Я был у отца первым помощником. Мать – да пребудет священным имя ее! – изнуренная родами, выкидышами, тяжелым трудом, рано состарилась и часто болела. Из детей, кроме меня, в живых остались еще два моих младших брата.
Сад был для меня сущим наказанием. Он был почти всегда вдали от местечка, отец не успевал один ухаживать за деревьями и кустами, бороться с вредителями, и я должен был заниматься окуриванием. Знаете, что это такое? Глаза воспалены, слезы текут, горло дерет, прямо задыхаешься. А потом, когда урожай дозревал, сад надо было стеречь от деревенских сорванцов, которые налетали ватагами, трясли деревья и обрывали кусты. Злую собаку, которую давали мне в помощники, я боялся больше, чем этих шайгецов. Шалаш, в котором я прятался от дождя, продувало насквозь, и ночами я дрожал от холода и страха. Ой, цорес ын ляйд!
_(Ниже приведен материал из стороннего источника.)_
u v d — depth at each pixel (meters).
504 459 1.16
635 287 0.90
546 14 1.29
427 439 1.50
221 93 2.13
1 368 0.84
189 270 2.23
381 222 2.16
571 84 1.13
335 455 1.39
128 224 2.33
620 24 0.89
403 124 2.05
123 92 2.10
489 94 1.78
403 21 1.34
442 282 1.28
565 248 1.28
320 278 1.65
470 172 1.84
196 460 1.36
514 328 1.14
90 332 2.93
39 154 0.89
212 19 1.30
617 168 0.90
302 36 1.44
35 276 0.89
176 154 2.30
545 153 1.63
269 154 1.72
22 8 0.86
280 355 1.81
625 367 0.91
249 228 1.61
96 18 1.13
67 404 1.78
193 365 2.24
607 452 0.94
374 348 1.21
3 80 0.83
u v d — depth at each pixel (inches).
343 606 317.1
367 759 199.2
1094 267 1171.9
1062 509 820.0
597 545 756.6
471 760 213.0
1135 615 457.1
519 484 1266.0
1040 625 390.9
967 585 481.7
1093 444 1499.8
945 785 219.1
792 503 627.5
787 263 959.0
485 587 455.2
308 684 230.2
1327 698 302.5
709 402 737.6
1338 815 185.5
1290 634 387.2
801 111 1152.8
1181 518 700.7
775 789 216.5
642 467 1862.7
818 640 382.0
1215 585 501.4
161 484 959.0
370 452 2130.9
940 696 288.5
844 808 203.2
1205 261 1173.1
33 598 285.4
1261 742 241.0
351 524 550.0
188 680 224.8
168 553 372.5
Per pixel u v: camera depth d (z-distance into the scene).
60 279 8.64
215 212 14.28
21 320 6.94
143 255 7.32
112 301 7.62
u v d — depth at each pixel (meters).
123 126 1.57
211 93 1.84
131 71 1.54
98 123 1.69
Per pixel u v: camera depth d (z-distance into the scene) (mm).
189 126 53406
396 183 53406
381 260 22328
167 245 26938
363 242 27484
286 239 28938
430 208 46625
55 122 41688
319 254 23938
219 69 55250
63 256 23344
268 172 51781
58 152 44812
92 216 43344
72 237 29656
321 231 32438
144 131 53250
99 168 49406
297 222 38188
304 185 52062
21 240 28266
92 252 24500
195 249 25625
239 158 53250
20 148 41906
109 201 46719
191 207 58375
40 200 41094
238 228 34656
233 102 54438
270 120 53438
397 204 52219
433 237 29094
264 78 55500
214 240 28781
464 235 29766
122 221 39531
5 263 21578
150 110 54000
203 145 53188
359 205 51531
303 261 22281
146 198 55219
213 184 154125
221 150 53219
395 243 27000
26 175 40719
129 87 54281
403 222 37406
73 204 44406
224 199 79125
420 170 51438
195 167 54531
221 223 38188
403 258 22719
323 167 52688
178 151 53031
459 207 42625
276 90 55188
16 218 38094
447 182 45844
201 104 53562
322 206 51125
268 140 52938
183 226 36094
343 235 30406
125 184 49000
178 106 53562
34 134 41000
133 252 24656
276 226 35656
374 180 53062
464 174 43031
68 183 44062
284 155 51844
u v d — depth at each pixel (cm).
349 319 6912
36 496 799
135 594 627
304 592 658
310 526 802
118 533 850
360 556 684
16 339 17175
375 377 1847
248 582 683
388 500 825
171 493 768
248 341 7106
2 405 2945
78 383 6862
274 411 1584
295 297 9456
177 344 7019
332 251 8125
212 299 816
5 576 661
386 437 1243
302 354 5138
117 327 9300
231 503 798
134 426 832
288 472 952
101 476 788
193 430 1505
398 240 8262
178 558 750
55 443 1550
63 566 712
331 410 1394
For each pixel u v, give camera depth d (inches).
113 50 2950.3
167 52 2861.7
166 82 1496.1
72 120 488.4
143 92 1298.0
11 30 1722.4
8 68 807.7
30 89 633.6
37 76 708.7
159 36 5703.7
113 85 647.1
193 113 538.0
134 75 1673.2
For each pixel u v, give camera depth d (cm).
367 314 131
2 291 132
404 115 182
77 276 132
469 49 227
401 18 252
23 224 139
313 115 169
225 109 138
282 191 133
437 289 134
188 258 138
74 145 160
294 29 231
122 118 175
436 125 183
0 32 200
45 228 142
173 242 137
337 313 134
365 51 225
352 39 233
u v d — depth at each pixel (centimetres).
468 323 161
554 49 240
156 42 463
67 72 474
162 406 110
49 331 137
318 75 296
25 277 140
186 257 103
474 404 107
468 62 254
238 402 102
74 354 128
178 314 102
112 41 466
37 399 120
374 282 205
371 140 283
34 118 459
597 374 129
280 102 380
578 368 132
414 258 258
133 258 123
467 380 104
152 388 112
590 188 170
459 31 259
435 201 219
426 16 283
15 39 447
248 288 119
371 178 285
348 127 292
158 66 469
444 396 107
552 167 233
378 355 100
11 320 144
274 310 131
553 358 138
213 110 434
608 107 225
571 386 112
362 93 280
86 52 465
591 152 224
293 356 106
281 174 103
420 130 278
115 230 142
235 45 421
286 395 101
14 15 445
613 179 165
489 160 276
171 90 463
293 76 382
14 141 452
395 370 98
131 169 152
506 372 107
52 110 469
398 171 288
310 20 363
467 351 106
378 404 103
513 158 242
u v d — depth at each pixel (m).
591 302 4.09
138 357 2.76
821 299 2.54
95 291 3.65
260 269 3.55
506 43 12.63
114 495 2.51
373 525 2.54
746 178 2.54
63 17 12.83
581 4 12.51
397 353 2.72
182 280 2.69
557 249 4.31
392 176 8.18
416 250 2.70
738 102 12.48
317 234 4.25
Незабываемыми событиями в моей жизни были тогда две поездки с отцом в Варшаву: мы там сдавали товар купцам в Мировских торговых рядах. Второсортные фрукты, или которые с гнильцой, мать выносила на местный рынок».
Сложно сказать, передает ли Шенфельд реально слышанный от Мессинга рассказ, пусть и расцвеченный художественными деталями, или этот рассказ он целиком выдумал. Я исхожу из того, что Шенфельду и Мессингу действительно доводилось встречаться в Ташкенте или где-то еще в Центральной Азии, иначе интерес поэта и переводчика к фигуре Мессинга необъясним. Однако невозможно установить, о чем же они на самом деле говорили между собой. Ведь повесть Шенфельда – это художественное произведение, и законная авторская фантазия там преобладает над фактами.
Сам Мессинг ничего о смерти своих братьев не сообщает, и утверждает, что в семье было четверо детей, а не трое. Я более склонен принять его версию, поскольку ему не было никаких резонов скрывать эти печальные обстоятельства. Наоборот, по советским биографическим канонам, это должно было подчеркнуть те тяжелые условия, в которых жили Мессинги при «проклятом царизме». Шенфельд же писал свою документальную повесть с намерением опровергнуть мессинговские мемуары, развенчать творимую великим телепатом легенду. Поэтому он вполне мог намеренно сгустить краски по части бедности и страданий семейства Мессингов.
Разумеется, доходы арендатора впрямую зависел от урожая. В урожайные годы он был вполне приличен для семьи из шести человек, зато когда случался неурожай, родители Мессинга едва сводили концы с концами.
Согласно мемуарам Мессинга, в возрасте 6 лет родители отдали его в хедер. Вольф вспоминал: «…люди ниже среднего достатка, какими были мои родители, да еще в бедном еврейском местечке, могли учить своих детей только в хедере – школе, организуемой раввином при синагоге. Основным предметом, преподаваемым там, был талмуд, молитвы из которого страница за страницей мы учили наизусть…
У меня была отличная память, и в этом довольно-таки бессмысленном занятии – зубрежке талмуда – я преуспевал. Меня хвалили, ставили в пример. Именно эта моя способность и явилась причиной встречи с Шолом-Алейхемом… Но общая религиозная атмосфера, царившая в хедере и дома, сделала меня крайне набожным, суеверным, нервным».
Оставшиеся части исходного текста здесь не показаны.